You must distinguish between reflection versus absorbtion-and-emission.
When incident light $I$ hits a surface, some portion is reflected $R$ and some is absorbed $A$:
$$I=R+A$$
The reflected portion $R$ of the incoming light is spreading out depending on the surface roughness and texture. A rough surface reflects scattered light while a very plane and polished surface is shining, sending back the light as it came (a mirror for instance).
The absorbed portion $A$ of the incoming light is partly kept inside the material by being converted into thermal energy $Q$ heating it up, and is partly re-emitted $E$: $$A=Q+E$$ The re-emitted light $E$ is what you are talking about. A material might absorb all wavelengths but only re-emits certain wavelengths depending on material and temperature (the emitted light is not only one specific wavelength but a fluent spectrum, where a part of the spectrum is more intense than others - that part at highest intensity drowns out other less intense parts and mainly determines the colour, but the resulting colour is a mix of them all).

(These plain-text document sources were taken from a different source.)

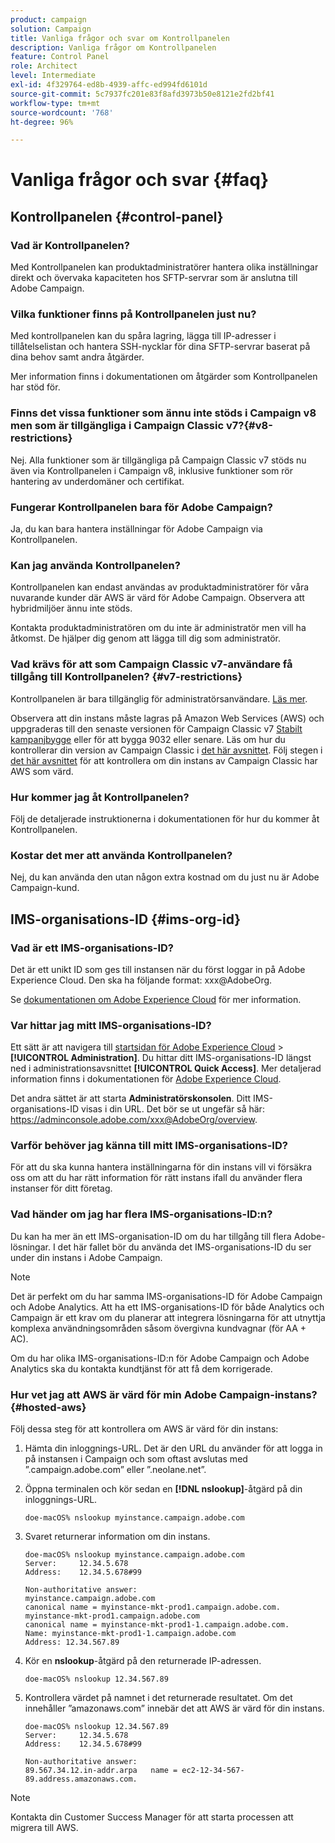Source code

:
 ```yaml
---
product: campaign
solution: Campaign
title: Vanliga frågor och svar om Kontrollpanelen
description: Vanliga frågor om Kontrollpanelen
feature: Control Panel
role: Architect
level: Intermediate
exl-id: 4f329764-ed8b-4939-affc-ed994fd6101d
source-git-commit: 5c7937fc201e83f8afd3973b50e8121e2fd2bf41
workflow-type: tm+mt
source-wordcount: '768'
ht-degree: 96%

---
```


# Vanliga frågor och svar {#faq}

## Kontrollpanelen {#control-panel}

### Vad är Kontrollpanelen?

Med Kontrollpanelen kan produktadministratörer hantera olika inställningar direkt och övervaka kapaciteten hos SFTP-servrar som är anslutna till Adobe Campaign.

### Vilka funktioner finns på Kontrollpanelen just nu?

Med kontrollpanelen kan du spåra lagring, lägga till IP-adresser i tillåtelselistan och hantera SSH-nycklar för dina SFTP-servrar baserat på dina behov samt andra åtgärder.

Mer information finns i dokumentationen om åtgärder som Kontrollpanelen har stöd för.

### Finns det vissa funktioner som ännu inte stöds i Campaign v8 men som är tillgängliga i Campaign Classic v7?{#v8-restrictions}

Nej. Alla funktioner som är tillgängliga på Campaign Classic v7 stöds nu även via Kontrollpanelen i Campaign v8, inklusive funktioner som rör hantering av underdomäner och certifikat.

### Fungerar Kontrollpanelen bara för Adobe Campaign?

Ja, du kan bara hantera inställningar för Adobe Campaign via Kontrollpanelen.

### Kan jag använda Kontrollpanelen?

Kontrollpanelen kan endast användas av produktadministratörer för våra nuvarande kunder där AWS är värd för Adobe Campaign. Observera att hybridmiljöer ännu inte stöds.

Kontakta produktadministratören om du inte är administratör men vill ha åtkomst. De hjälper dig genom att lägga till dig som administratör.

### Vad krävs för att som Campaign Classic v7-användare få tillgång till Kontrollpanelen? {#v7-restrictions}

Kontrollpanelen är bara tillgänglig för administratörsanvändare. [Läs mer](discover/using/managing-permissions.md).

Observera att din instans måste lagras på Amazon Web Services (AWS) och uppgraderas till den senaste versionen för Campaign Classic v7 [Stabilt kampanjbygge](https://experienceleague.adobe.com/docs/campaign-classic/using/release-notes/rn-overview.html?lang=sv#rn-statuses) eller för att bygga 9032 eller senare. Läs om hur du kontrollerar din version av Campaign Classic i [det här avsnittet](https://experienceleague.adobe.com/docs/campaign-classic/using/getting-started/starting-with-adobe-campaign/launching-adobe-campaign.html?lang=sv#getting-your-campaign-version). Följ stegen i [det här avsnittet](#hosted-aws) för att kontrollera om din instans av Campaign Classic har AWS som värd.

### Hur kommer jag åt Kontrollpanelen?

Följ de detaljerade instruktionerna i dokumentationen för hur du kommer åt Kontrollpanelen.

### Kostar det mer att använda Kontrollpanelen?

Nej, du kan använda den utan någon extra kostnad om du just nu är Adobe Campaign-kund.

## IMS-organisations-ID {#ims-org-id}

### Vad är ett IMS-organisations-ID?

Det är ett unikt ID som ges till instansen när du först loggar in på Adobe Experience Cloud. Den ska ha följande format: xxx@AdobeOrg.

Se [dokumentationen om Adobe Experience Cloud](https://experienceleague.adobe.com/docs/core-services/interface/administration/organizations.html?lang=sv) för mer information.

### Var hittar jag mitt IMS-organisations-ID?

Ett sätt är att navigera till [startsidan för Adobe Experience Cloud](https://experiencecloud.adobe.com/) > **[!UICONTROL Administration]**. Du hittar ditt IMS-organisations-ID längst ned i administrationsavsnittet **[!UICONTROL Quick Access]**. Mer detaljerad information finns i dokumentationen för [Adobe Experience Cloud](https://experienceleague.adobe.com/docs/core-services/interface/administration/organizations.html).

Det andra sättet är att starta **Administratörskonsolen**. Ditt IMS-organisations-ID visas i din URL. Det bör se ut ungefär så här: https://adminconsole.adobe.com/xxx@AdobeOrg/overview.

### Varför behöver jag känna till mitt IMS-organisations-ID?

För att du ska kunna hantera inställningarna för din instans vill vi försäkra oss om att du har rätt information för rätt instans ifall du använder flera instanser för ditt företag.

### Vad händer om jag har flera IMS-organisations-ID:n?

Du kan ha mer än ett IMS-organisation-ID om du har tillgång till flera Adobe-lösningar. I det här fallet bör du använda det IMS-organisations-ID du ser under din instans i Adobe Campaign.

>[!NOTE]
>
>Det är perfekt om du har samma IMS-organisations-ID för Adobe Campaign och Adobe Analytics. Att ha ett IMS-organisations-ID för både Analytics och Campaign är ett krav om du planerar att integrera lösningarna för att utnyttja komplexa användningsområden såsom övergivna kundvagnar (för AA + AC).
>
>Om du har olika IMS-organisations-ID:n för Adobe Campaign och Adobe Analytics ska du kontakta kundtjänst för att få dem korrigerade.

### Hur vet jag att AWS är värd för min Adobe Campaign-instans?{#hosted-aws}

Följ dessa steg för att kontrollera om AWS är värd för din instans:

1. Hämta din inloggnings-URL. Det är den URL du använder för att logga in på instansen i Campaign och som oftast avslutas med ”.campaign.adobe.com” eller ”.neolane.net”.
1. Öppna terminalen och kör sedan en **[!DNL nslookup]**-åtgärd på din inloggnings-URL.

   `doe-macOS% nslookup myinstance.campaign.adobe.com`

1. Svaret returnerar information om din instans.

   ```
   doe-macOS% nslookup myinstance.campaign.adobe.com
   Server:     12.34.5.678
   Address:    12.34.5.678#99
   
   Non-authoritative answer:
   myinstance.campaign.adobe.com
   canonical name = myinstance-mkt-prod1.campaign.adobe.com.
   myinstance-mkt-prod1.campaign.adobe.com
   canonical name = myinstance-mkt-prod1-1.campaign.adobe.com.
   Name: myinstance-mkt-prod1-1.campaign.adobe.com
   Address: 12.34.567.89
   ```

1. Kör en **nslookup**-åtgärd på den returnerade IP-adressen.

   `doe-macOS% nslookup 12.34.567.89`

1. Kontrollera värdet på namnet i det returnerade resultatet. Om det innehåller ”amazonaws.com” innebär det att AWS är värd för din instans.

   ```
   doe-macOS% nslookup 12.34.567.89
   Server:     12.34.5.678
   Address:    12.34.5.678#99
   
   Non-authoritative answer:
   89.567.34.12.in-addr.arpa   name = ec2-12-34-567-89.address.amazonaws.com.
   ```

>[!NOTE]
>
>Kontakta din Customer Success Manager för att starta processen att migrera till AWS.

The "outgoing" light $O$ that comes back from the surface, which and is the light you see, is then a mix of what is reflected $R$ and what is emitted $E$:
$$O=R+E$$
Which-ever of these two effects is stronger will influence the appearance of the material surface the most. E.g. a completely black surface, that doesn't re-emit any light, will still look white (or shiny) if it reflects a lot by being finely polished.
When only a certain type of light (e.g. only light of red wavelengths) hits a surface, the reflection is only red (rather than being a mix of all, meaning white), and therefore this red reflection might have a larger visual impact. The object still at the same time absorbs some of the red light and re-emits some other colours of light, such as the green leaf does. But I am thinking that this green re-emission will now be mixed with a lot of red reflection and the resulting appearance will be redish.